So if I understand this rightly, the Canadian federal government created a new fund and then created a new NGO to administer that fund. I wonder how much money is required administratively for this NGO which exists solely to distribute DIF [Development Innovation Fund]. I’m glad to see that someone is getting some money for research out of this but it does seem labyrinthine at best.

Leaving that discussion aside, let’s focus on this year’s grantees and their projects (from the Nov. 22, 2012 news release about the Canadian grantees),

CANADA’S STARS IN GLOBAL HEALTH SHINE

FROM SEA TO SEA & WIN FUNDING FROM

GRAND CHALLENGES CANADA

From cities all across the country, 17 Canadians are selected for their bold out-of-the-box ideas to tackle debilitating disease and save lives in the Developing World

 Toronto.  Grand Challenges Canada, which is funded by the Government of Canada, announced today seed grants awarded to 17 innovators for their bold and creative ideas to tackle health conditions in poor countries. The Stars in Global Health program seeks unique, breakthrough and affordable ideas which can be transformative in addressing disease – innovations that can benefit the developed world as well. The 17 were selected from a total of 60 proposals submitted for the Canadian Stars program. A total of more than $1.7 million in funding will go to innovators from across Canada.

The bold ideas are breakthrough innovations such as mimicking rocket propelled technology, but in the body, to address maternal bleeding. A meter to detect HIV infection in fewer than 5 minutes. And a virtual reality game to assist stroke victims.

“Canada has a deep pool of talent dedicated to pursuing bold ideas that can have big impact in the developing world,” said Dr. Peter A. Singer, CEO of Grand Challenges Canada. “Grand Challenges Canada is proud to support these extraordinary innovators from across the country because they will make a difference to so many lives.”

“Canada works with our like-minded partners throughout the world to leverage our investments in health innovation so they’re focused on getting results,” said Foreign Affairs Minister John Baird. “We support Grand Challenges Canada’s Stars in Global Health so these innovators can apply their talents and further efforts to make the world a healthier and safer place.”

Each of the 17 innovators will receive a grant of $100,000 to develop their bold ideas, which include:

  • Vancouver: Dr. Christian Kastrup will mimic rocket technology to propel coagulant nanoparticles into the bloodstream and stop maternal bleeding, a major cause of death in the developing world. (for video: http://bit.ly/RWdW9w)
  • Vancouver: Dr. Robin Evans is developing a Burn Survival Kit, a high-tech solution to treat burn victims. The innovation is being tested in Uganda where often burns are untreated or mistreated. This unique kit will include a low-cost silver nanotubule dressing so that the treatment is affordable. (for video: http://bit.ly/T2rPFK)
  • Edmonton: Dr. Julianne Gibbs-Davis is creating a unique approach to diagnosing TB. It involves extracting DNA from the infected persons TB bacteria and does not require the usual temperature recycling that is expensive and difficult to implement in low resource settings. (for video: http://bit.ly/SKNLSf)
  • Hamilton: Dr. Leyla Soleymani is also tackling TB diagnosis with a hand-held, solar rechargeable, inexpensive diagnostic for rapid assessment of patients at the bedside.

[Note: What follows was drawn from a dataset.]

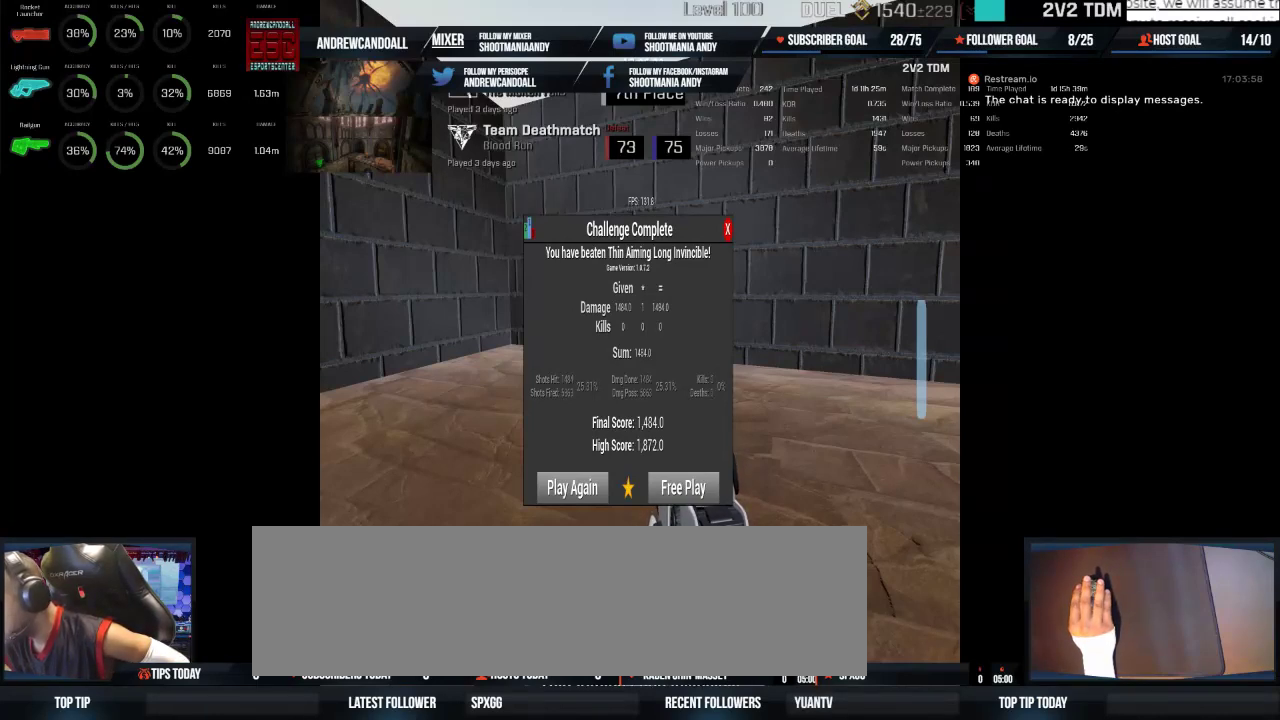
{"keys": [], "mouse": [], "events": [[250, "mouse_left", "up"]]}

(for video: http://bit.ly/T02HhS)

  • Toronto: Dr. Cheng Lu has a unique idea for tackling clinic and hospital infections. A coating can be sprayed or wiped on surfaces; once applied, the long-lasting anti-bacterial components are activated by sunlight or artificial light. Easy to use and effective.           (for video: http://bit.ly/TDxU6L)
  • Kingston: Dr. Karen Yeates will employ cell phones to improve cervical cancer screening and detection. It is being tested in remote areas of Tanzania.

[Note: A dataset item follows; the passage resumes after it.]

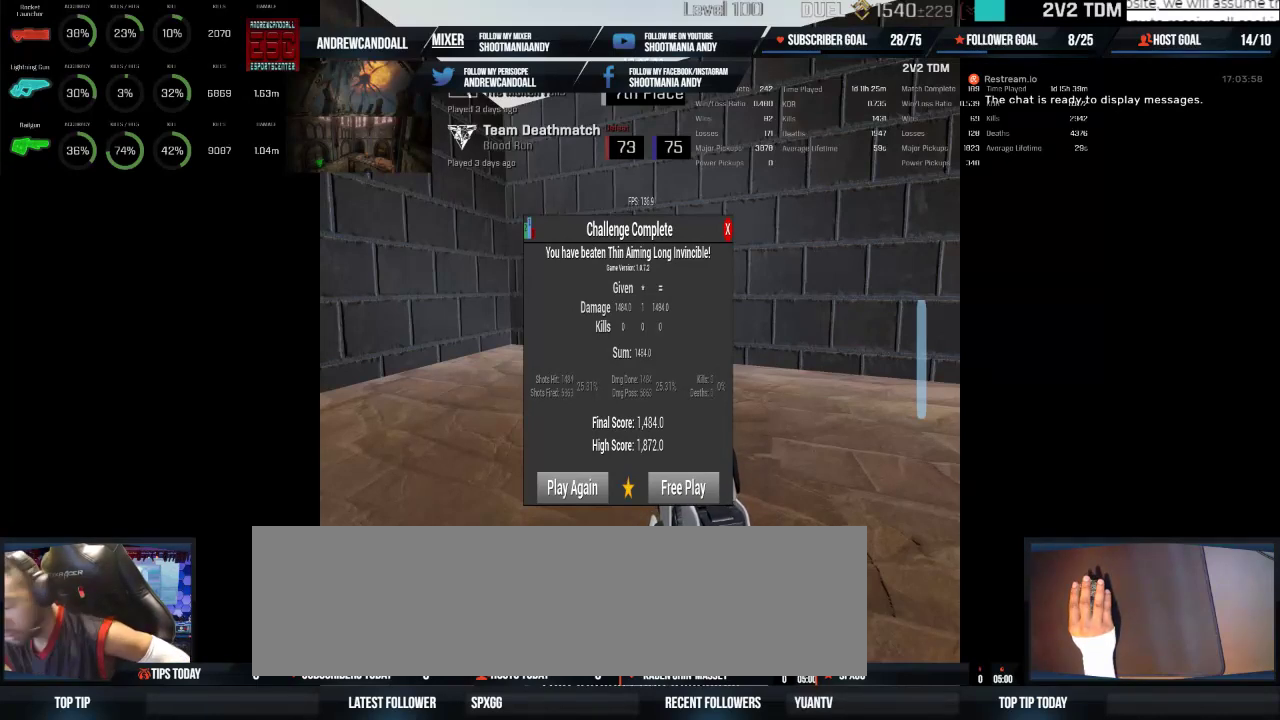
{"keys": [], "mouse": [], "events": []}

(for video: http://bit.ly/RSvWTK)

  • Ottawa: Dr. Marion Roche will use social marketing to rejuvenate interest in taking zinc to control childhood diarrhea. (for video: http://bit.ly/QF7S8t)
  • Montreal: Dr. Philippe Archambault will use virtual reality to assist rehabilitation of stroke victims suffering from hand or arm immobilization. (for video: http://bit.ly/T2rX7X)
  • Montreal: Dr. Hanna Kienzler’s project is called “Defeating the Giant with a Slingshot” and is a novel approach to treating trauma in the developing world. The innovation results in blocking trauma memory and will be tested with torture victims in Nepal.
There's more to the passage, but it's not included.